One of the enigmas of 2008 was the performance of Heikki Kovalainen. Hired by McLaren as a diplomatic team mate for Lewis Hamilton, he fitted in quickly and struck up an excellent rapport with the team, especially the boss Martin Whitmarsh. His contribution and team ethic surprised many people at McLaren and made them ask for more from Lewis. Heikki thinks of things many other drivers don’t think about, not for selfish reasons, like a Schumacher or a Senna, but trying to be helpful to the team. They love him.

But in being unselfish he didn’t get the balance right in his own performance this season. He’s definitely quick and when you adjust for the fuel loads in qualifying, was often as fast as Lewis, but by carrying a bit more fuel than his team mate, he then found himself behind BMWs and the off Renault on the grid and then couldn’t exploit the pace of the McLaren in the opening stint. So he often fell behind.
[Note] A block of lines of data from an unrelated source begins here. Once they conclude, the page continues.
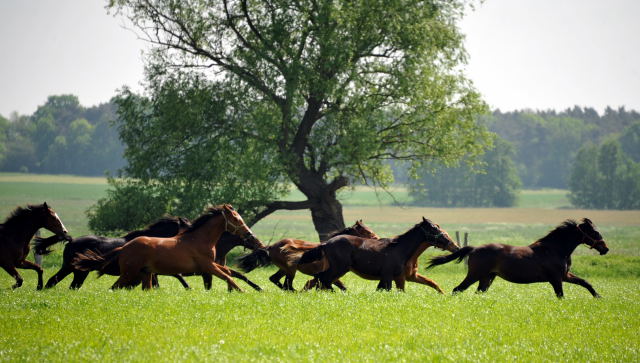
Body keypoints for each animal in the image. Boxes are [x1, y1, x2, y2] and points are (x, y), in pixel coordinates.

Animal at [74, 205, 264, 292]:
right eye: (237, 219)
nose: (250, 234)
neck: (200, 239)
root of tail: (125, 247)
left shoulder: (210, 265)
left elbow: (229, 272)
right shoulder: (207, 266)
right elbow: (227, 275)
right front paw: (242, 291)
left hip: (145, 274)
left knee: (145, 288)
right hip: (129, 273)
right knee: (114, 287)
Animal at [239, 220, 380, 292]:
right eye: (367, 231)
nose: (377, 239)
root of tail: (271, 247)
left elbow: (338, 286)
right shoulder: (324, 274)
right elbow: (326, 284)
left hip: (284, 269)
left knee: (275, 279)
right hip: (290, 270)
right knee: (287, 284)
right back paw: (293, 292)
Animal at [298, 218, 458, 292]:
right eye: (434, 229)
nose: (454, 246)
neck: (400, 249)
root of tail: (326, 244)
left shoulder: (402, 277)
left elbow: (432, 283)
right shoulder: (391, 277)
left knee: (321, 281)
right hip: (339, 268)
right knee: (323, 280)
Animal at [428, 219, 608, 298]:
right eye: (595, 232)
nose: (605, 249)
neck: (554, 249)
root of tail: (474, 248)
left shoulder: (564, 276)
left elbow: (585, 282)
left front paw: (598, 296)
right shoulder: (556, 278)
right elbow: (561, 295)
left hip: (487, 277)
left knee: (478, 292)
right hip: (475, 274)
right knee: (457, 289)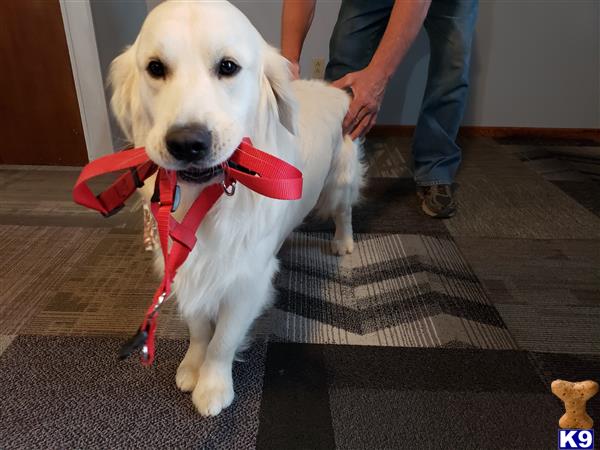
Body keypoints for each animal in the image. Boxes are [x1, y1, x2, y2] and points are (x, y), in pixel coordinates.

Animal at [111, 0, 366, 416]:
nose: (188, 143)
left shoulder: (247, 279)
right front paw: (191, 366)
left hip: (340, 180)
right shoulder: (184, 264)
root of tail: (333, 90)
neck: (208, 199)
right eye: (155, 67)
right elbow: (199, 329)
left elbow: (224, 339)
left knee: (343, 211)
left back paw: (343, 243)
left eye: (228, 66)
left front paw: (213, 384)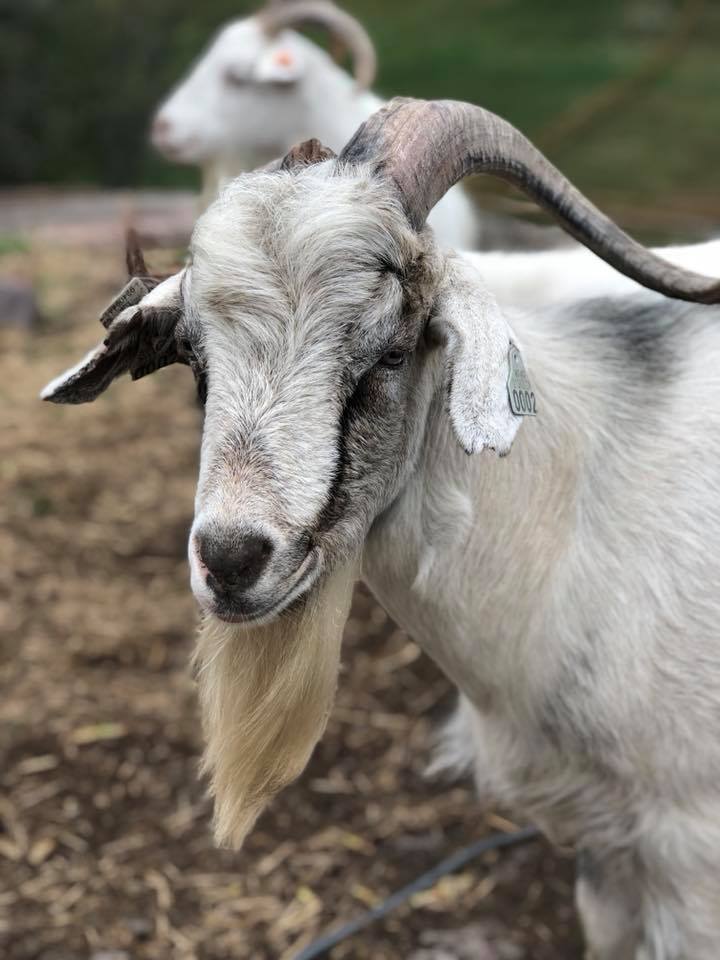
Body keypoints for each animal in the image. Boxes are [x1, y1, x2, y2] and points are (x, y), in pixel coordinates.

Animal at [44, 99, 720, 958]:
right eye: (196, 365)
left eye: (392, 352)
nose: (230, 561)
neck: (575, 512)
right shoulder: (607, 855)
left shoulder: (691, 853)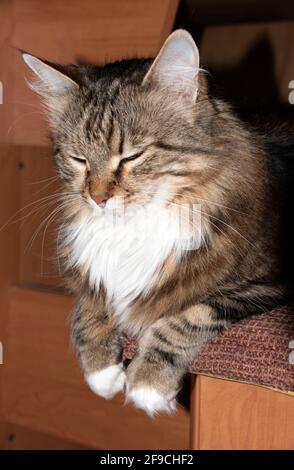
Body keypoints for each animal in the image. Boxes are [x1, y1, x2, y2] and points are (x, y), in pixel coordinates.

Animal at [23, 29, 294, 414]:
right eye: (78, 159)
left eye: (131, 156)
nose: (97, 198)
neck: (137, 224)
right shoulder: (94, 274)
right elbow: (90, 304)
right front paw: (101, 372)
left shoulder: (266, 283)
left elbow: (189, 317)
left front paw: (147, 384)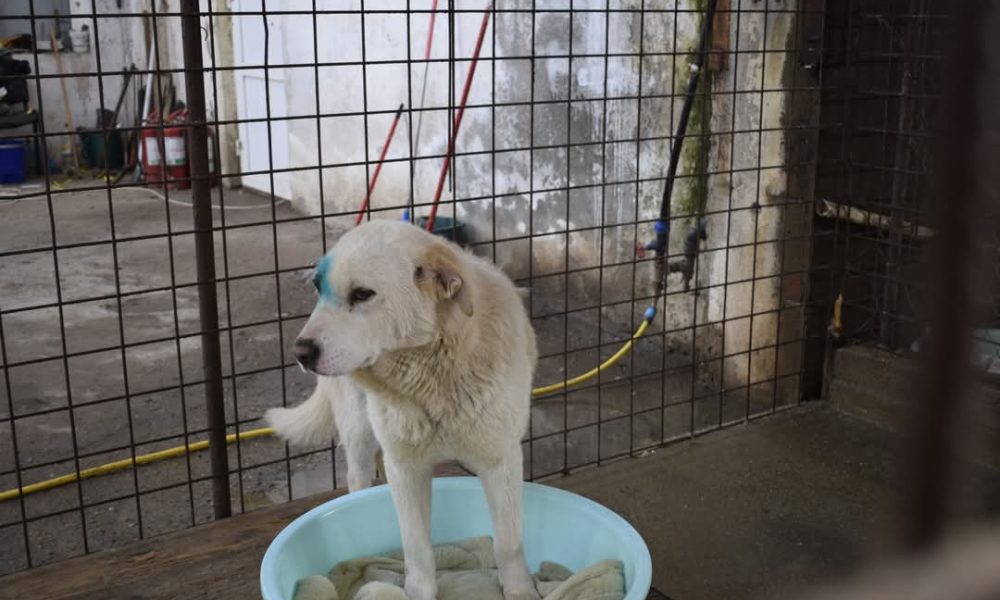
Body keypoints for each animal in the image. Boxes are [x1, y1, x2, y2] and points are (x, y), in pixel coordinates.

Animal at [265, 220, 540, 600]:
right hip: (359, 429)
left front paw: (519, 591)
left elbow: (508, 544)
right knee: (358, 475)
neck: (430, 381)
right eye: (318, 288)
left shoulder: (502, 461)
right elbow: (417, 548)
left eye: (362, 294)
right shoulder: (406, 469)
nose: (300, 352)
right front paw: (418, 591)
However he still have fast enough car to deal with that problem and the fact that more often than not he failed to deal with it, indicates a lack of killer instinct, which ties in with this unselfish team player mentality. Even when running in clear air his race pace could be strangely weak, so that is the key area he will be working on for next season. Renault engineers say he’s definitely got it, but he’s struggled to deliver it consistently.

He did his job this year, he backed up Lewis, didn’t make waves and got himself a win. I expect him to have a much stronger year next year and be consistently on the podium, but that streak of unselfishness is always going to count against him when up against the warriors at the front, like Hamilton, Raikkonen, Alonso and Kubica.